Required actions:
- 1) According to the Barcelona waste water article, why have scientists warned against reading too much into the March 2019 result? Answer in one to three sentences.
- 2) Answer these from the Barcelona waste water article:
(a) In what month and year was the earliest sample that tested positive collected?
(b) From what date did more consistent results show the virus in the city's waste water?
(c) When was the first coronavirus case registered in a Spanish hospital?

Passage shown:

§

Coronavirus found in Barcelona waste water sample from March 2019

·3-min read
Medics in Barcelona working to treat Covid-19 patients - Bloomberg
Medics in Barcelona working to treat Covid-19 patients - Bloomberg

Researchers in Barcelona say they have detected the presence of Covid-19 in a waste water sample collected in the Spanish city in March 2019, nine months before the coronavirus outbreak in Wuhan, China, was first reported.

If confirmed, the finding raises questions as to the origin of the virus and where it may have been circulating before the health emergency was first declared in China last December.

However, scientists have cautioned against over-interpreting the results, which appeared to be a one-off, and could be linked to contamination between samples.

The team also found more consistent results showing that  SARS-CoV-2 had showed up in Barcelona's waste water from January 15 this year, six weeks before the first coronavirus case was registered in a Spanish hospital in late February.

The team at Barcelona University made their discoveries while examining sewage and using polymerise chain reaction (PCR) coronvirus tests to find examples of the Covid-19 virus as a tool to help with the tracing and control of the epidemic. Infected people pass virus cells in their faeces.

§

Data excerpts:
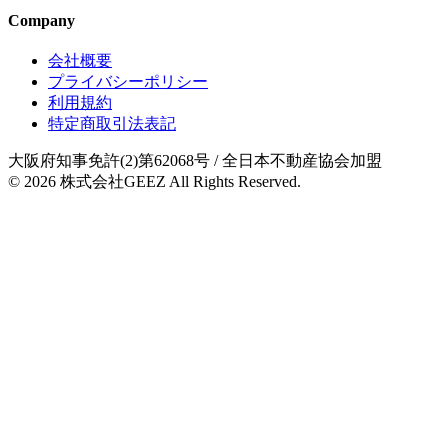
Company
会社概要
プライバシーポリシー
利用規約
特定商取引法表記
大阪府知事免許(2)第62068号
/ 全日本不動産協会加盟
© 2026
株式会社GEEZ
All Rights Reserved.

§

Answer section:
- 1) The March 2019 result seemed to be a one-off. It could also have come from contamination between samples.

- 2)
(a) March 2019
(b) January 15 of this year
(c) Late February